Re: HTML5 encodings

From: Asmus Freytag (asmusf@ix.netcom.com)
Date: Sun Dec 27 2009 - 20:07:55 CST

  • Next message: - -: "Filtering and displaying untrusted UTF-8"

    On 12/27/2009 5:28 PM, David Starner wrote:
    > On Sun, Dec 27, 2009 at 7:10 PM, Asmus Freytag <asmusf@ix.netcom.com> wrote:
    >
    >> The first speaks directly to the topic of resynchronization. In the legacy
    >> DBCS encodings, certain byte values satisfied the conditions to be either a
    >> leading byte or a trailing byte. The encoding scheme imposes no limit on the
    >> length of runs of such bytes, making resynchronization, in the worst case,
    >> the same as re-reading the data stream from the start. Compare that to the
    >> UTFs where the worst case requires examining 4 bytes to resynchronize.
    >>
    >
    > How do you resynchronize UTF-16? An byte-wise arbitrary seek into ...
    > 43 42 43 42 43 42 43 ... could give 䍂 repeatedly or 䉃 repeatedly.
    >
    In order to resynchronize any encoding you need to know which one it is.
    That means, you know for UTF-16 that all code units are 16-bits wide.
    You may need to know the offset to the beginning of the data (or
    buffer), after that, you know that code units start on either even or
    odd bytes (depending on whether your data are aligned). That's less
    onerous than having to scan back to that location or to read from that
    location in order to synchronize.

    Anyway, thanks for bringing out explicitly the implicit assumption I had
    made when making may statement. If you know any character boundary
    (start of first character) then a single byte access at an even multiple
    from that location tells you for UTF-16 whether you are at a start of a
    single code unit, or the lead/tail end of a surrogate pair.

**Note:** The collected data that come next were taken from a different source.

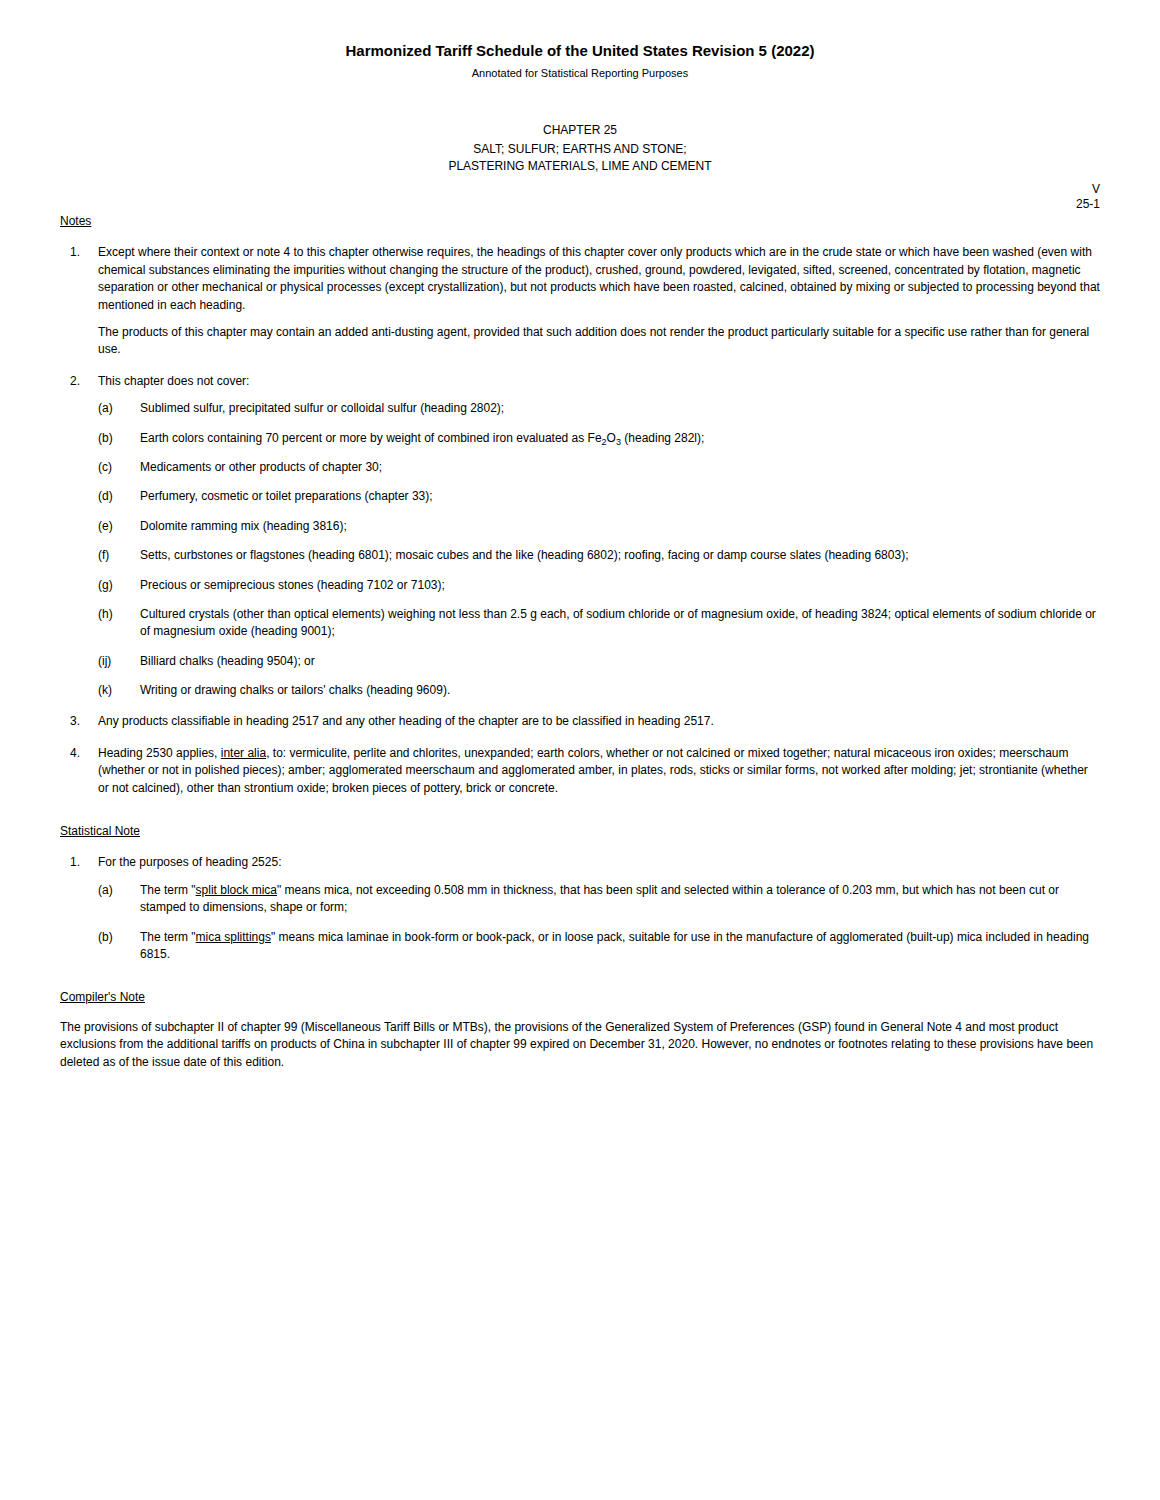Harmonized Tariff Schedule of the United States Revision 5 (2022)
Annotated for Statistical Reporting Purposes
CHAPTER 25
SALT; SULFUR; EARTHS AND STONE;
PLASTERING MATERIALS, LIME AND CEMENT
V
25-1
Notes
1. Except where their context or note 4 to this chapter otherwise requires, the headings of this chapter cover only products which are in the crude state or which have been washed (even with chemical substances eliminating the impurities without changing the structure of the product), crushed, ground, powdered, levigated, sifted, screened, concentrated by flotation, magnetic separation or other mechanical or physical processes (except crystallization), but not products which have been roasted, calcined, obtained by mixing or subjected to processing beyond that mentioned in each heading.
The products of this chapter may contain an added anti-dusting agent, provided that such addition does not render the product particularly suitable for a specific use rather than for general use.
2. This chapter does not cover:
(a) Sublimed sulfur, precipitated sulfur or colloidal sulfur (heading 2802);
(b) Earth colors containing 70 percent or more by weight of combined iron evaluated as Fe2O3 (heading 282l);
(c) Medicaments or other products of chapter 30;
(d) Perfumery, cosmetic or toilet preparations (chapter 33);
(e) Dolomite ramming mix (heading 3816);
(f) Setts, curbstones or flagstones (heading 6801); mosaic cubes and the like (heading 6802); roofing, facing or damp course slates (heading 6803);
(g) Precious or semiprecious stones (heading 7102 or 7103);
(h) Cultured crystals (other than optical elements) weighing not less than 2.5 g each, of sodium chloride or of magnesium oxide, of heading 3824; optical elements of sodium chloride or of magnesium oxide (heading 9001);
(ij) Billiard chalks (heading 9504); or
(k) Writing or drawing chalks or tailors' chalks (heading 9609).
3. Any products classifiable in heading 2517 and any other heading of the chapter are to be classified in heading 2517.
4. Heading 2530 applies, inter alia, to: vermiculite, perlite and chlorites, unexpanded; earth colors, whether or not calcined or mixed together; natural micaceous iron oxides; meerschaum (whether or not in polished pieces); amber; agglomerated meerschaum and agglomerated amber, in plates, rods, sticks or similar forms, not worked after molding; jet; strontianite (whether or not calcined), other than strontium oxide; broken pieces of pottery, brick or concrete.
Statistical Note
1. For the purposes of heading 2525:
(a) The term "split block mica" means mica, not exceeding 0.508 mm in thickness, that has been split and selected within a tolerance of 0.203 mm, but which has not been cut or stamped to dimensions, shape or form;
(b) The term "mica splittings" means mica laminae in book-form or book-pack, or in loose pack, suitable for use in the manufacture of agglomerated (built-up) mica included in heading 6815.
Compiler's Note
The provisions of subchapter II of chapter 99 (Miscellaneous Tariff Bills or MTBs), the provisions of the Generalized System of Preferences (GSP) found in General Note 4 and most product exclusions from the additional tariffs on products of China in subchapter III of chapter 99 expired on December 31, 2020. However, no endnotes or footnotes relating to these provisions have been deleted as of the issue date of this edition.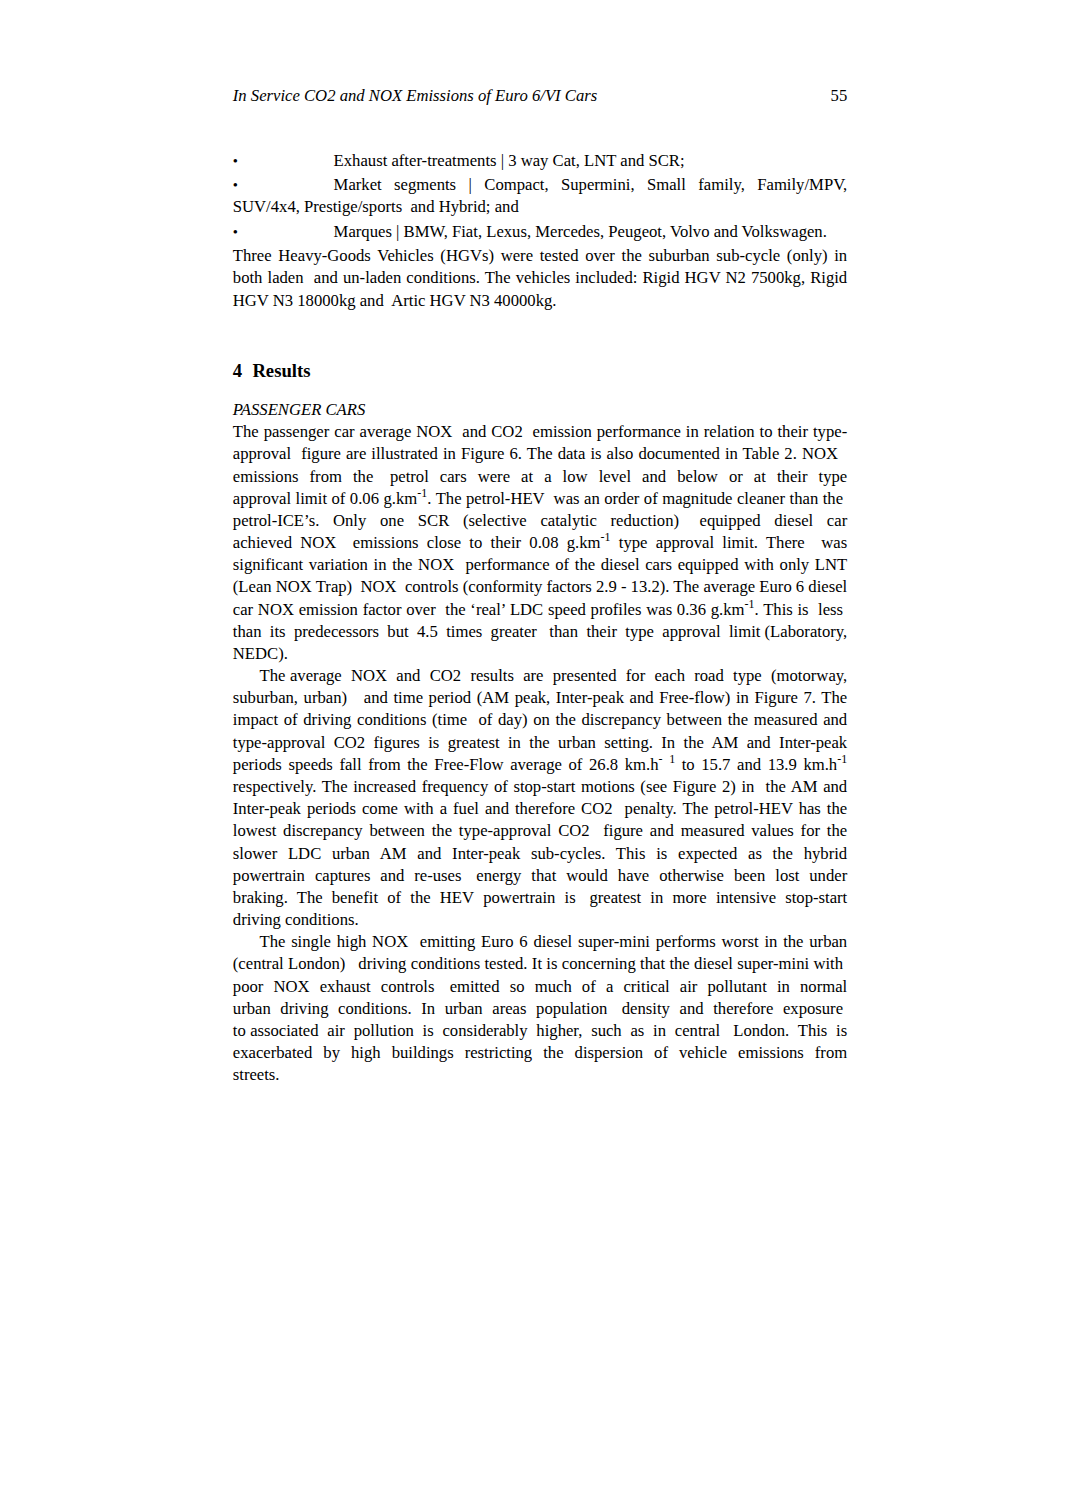In Service CO2 and NOX Emissions of Euro 6/VI Cars 55
Exhaust after-treatments | 3 way Cat, LNT and SCR;
Market segments | Compact, Supermini, Small family, Family/MPV, SUV/4x4, Prestige/sports and Hybrid; and
Marques | BMW, Fiat, Lexus, Mercedes, Peugeot, Volvo and Volkswagen.
Three Heavy-Goods Vehicles (HGVs) were tested over the suburban sub-cycle (only) in both laden and un-laden conditions. The vehicles included: Rigid HGV N2 7500kg, Rigid HGV N3 18000kg and Artic HGV N3 40000kg.
4 Results
PASSENGER CARS
The passenger car average NOX and CO2 emission performance in relation to their type-approval figure are illustrated in Figure 6. The data is also documented in Table 2. NOX emissions from the petrol cars were at a low level and below or at their type approval limit of 0.06 g.km-1. The petrol-HEV was an order of magnitude cleaner than the petrol-ICE’s. Only one SCR (selective catalytic reduction) equipped diesel car achieved NOX emissions close to their 0.08 g.km-1 type approval limit. There was significant variation in the NOX performance of the diesel cars equipped with only LNT (Lean NOX Trap) NOX controls (conformity factors 2.9 - 13.2). The average Euro 6 diesel car NOX emission factor over the ‘real’ LDC speed profiles was 0.36 g.km-1. This is less than its predecessors but 4.5 times greater than their type approval limit (Laboratory, NEDC).
The average NOX and CO2 results are presented for each road type (motorway, suburban, urban) and time period (AM peak, Inter-peak and Free-flow) in Figure 7. The impact of driving conditions (time of day) on the discrepancy between the measured and type-approval CO2 figures is greatest in the urban setting. In the AM and Inter-peak periods speeds fall from the Free-Flow average of 26.8 km.h- 1 to 15.7 and 13.9 km.h-1 respectively. The increased frequency of stop-start motions (see Figure 2) in the AM and Inter-peak periods come with a fuel and therefore CO2 penalty. The petrol-HEV has the lowest discrepancy between the type-approval CO2 figure and measured values for the slower LDC urban AM and Inter-peak sub-cycles. This is expected as the hybrid powertrain captures and re-uses energy that would have otherwise been lost under braking. The benefit of the HEV powertrain is greatest in more intensive stop-start driving conditions.
The single high NOX emitting Euro 6 diesel super-mini performs worst in the urban (central London) driving conditions tested. It is concerning that the diesel super-mini with poor NOX exhaust controls emitted so much of a critical air pollutant in normal urban driving conditions. In urban areas population density and therefore exposure to associated air pollution is considerably higher, such as in central London. This is exacerbated by high buildings restricting the dispersion of vehicle emissions from streets.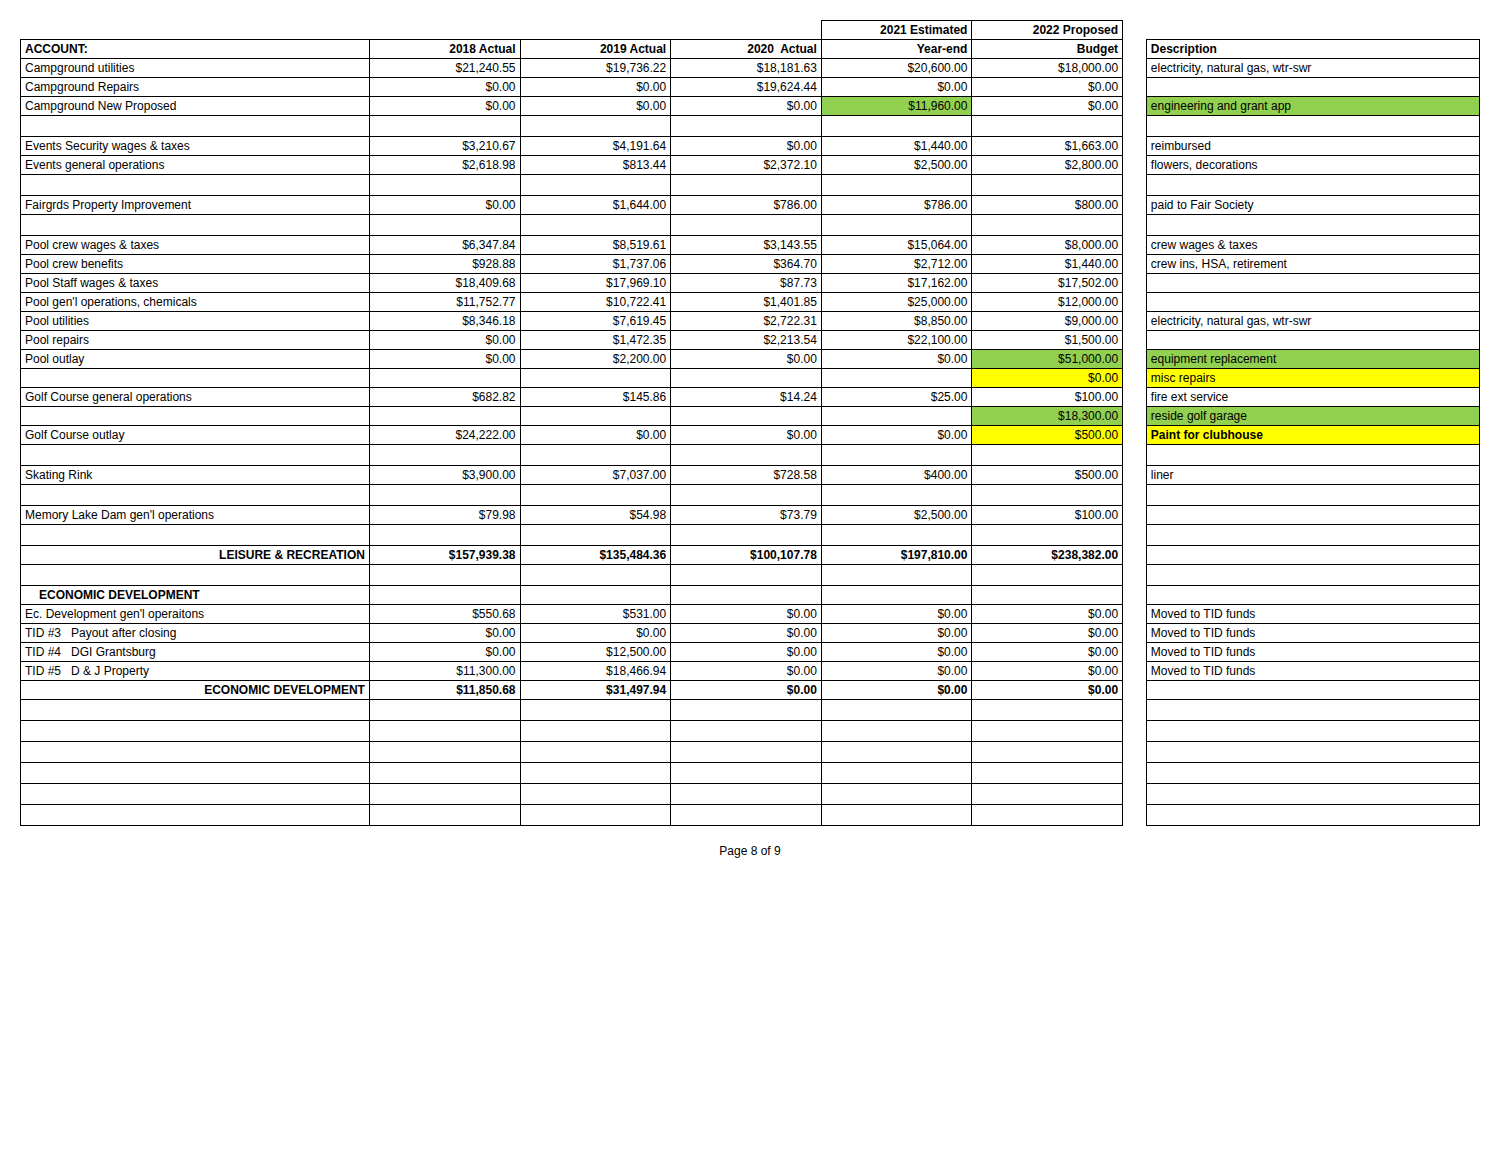| | | | | 2021 Estimated | 2022 Proposed | | |
| --- | --- | --- | --- | --- | --- | --- | --- |
| ACCOUNT: | 2018 Actual | 2019 Actual | 2020 Actual | Year-end | Budget | | Description |
| Campground utilities | $21,240.55 | $19,736.22 | $18,181.63 | $20,600.00 | $18,000.00 | | electricity, natural gas, wtr-swr |
| Campground Repairs | $0.00 | $0.00 | $19,624.44 | $0.00 | $0.00 | | |
| Campground New Proposed | $0.00 | $0.00 | $0.00 | $11,960.00 | $0.00 | | engineering and grant app |
| Events Security wages & taxes | $3,210.67 | $4,191.64 | $0.00 | $1,440.00 | $1,663.00 | | reimbursed |
| Events general operations | $2,618.98 | $813.44 | $2,372.10 | $2,500.00 | $2,800.00 | | flowers, decorations |
| Fairgrds Property Improvement | $0.00 | $1,644.00 | $786.00 | $786.00 | $800.00 | | paid to Fair Society |
| Pool crew wages & taxes | $6,347.84 | $8,519.61 | $3,143.55 | $15,064.00 | $8,000.00 | | crew wages & taxes |
| Pool crew benefits | $928.88 | $1,737.06 | $364.70 | $2,712.00 | $1,440.00 | | crew ins, HSA, retirement |
| Pool Staff wages & taxes | $18,409.68 | $17,969.10 | $87.73 | $17,162.00 | $17,502.00 | | |
| Pool gen'l operations, chemicals | $11,752.77 | $10,722.41 | $1,401.85 | $25,000.00 | $12,000.00 | | |
| Pool utilities | $8,346.18 | $7,619.45 | $2,722.31 | $8,850.00 | $9,000.00 | | electricity, natural gas, wtr-swr |
| Pool repairs | $0.00 | $1,472.35 | $2,213.54 | $22,100.00 | $1,500.00 | | |
| Pool outlay | $0.00 | $2,200.00 | $0.00 | $0.00 | $51,000.00 | | equipment replacement |
| | | | | | $0.00 | | misc repairs |
| Golf Course general operations | $682.82 | $145.86 | $14.24 | $25.00 | $100.00 | | fire ext service |
| | | | | | $18,300.00 | | reside golf garage |
| Golf Course outlay | $24,222.00 | $0.00 | $0.00 | $0.00 | $500.00 | | Paint for clubhouse |
| Skating Rink | $3,900.00 | $7,037.00 | $728.58 | $400.00 | $500.00 | | liner |
| Memory Lake Dam gen'l operations | $79.98 | $54.98 | $73.79 | $2,500.00 | $100.00 | | |
| LEISURE & RECREATION | $157,939.38 | $135,484.36 | $100,107.78 | $197,810.00 | $238,382.00 | | |
| ECONOMIC DEVELOPMENT | | | | | | | |
| Ec. Development gen'l operaitons | $550.68 | $531.00 | $0.00 | $0.00 | $0.00 | | Moved to TID funds |
| TID #3 Payout after closing | $0.00 | $0.00 | $0.00 | $0.00 | $0.00 | | Moved to TID funds |
| TID #4 DGI Grantsburg | $0.00 | $12,500.00 | $0.00 | $0.00 | $0.00 | | Moved to TID funds |
| TID #5 D & J Property | $11,300.00 | $18,466.94 | $0.00 | $0.00 | $0.00 | | Moved to TID funds |
| ECONOMIC DEVELOPMENT | $11,850.68 | $31,497.94 | $0.00 | $0.00 | $0.00 | | |
Page 8 of 9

    This suggests a third metric:
    Some encodings (UTF16, DBCS) can't be synchronized at all (in the worst
    case) if you don't know at least one character boundary, while some
    encodings can be synchronized from purely local context (UFT-8 and UTF-32).

    (UTF-16 differs from DBCS in that the known character boundary can be
    anywhere in the data w/o change in the work required to actually
    resynchronize because the code units are fixed length. DBCS differs from
    UTF-16 in that in the best case, you can often discover an unambiguous
    boundary by scanning less than the maximal distance.)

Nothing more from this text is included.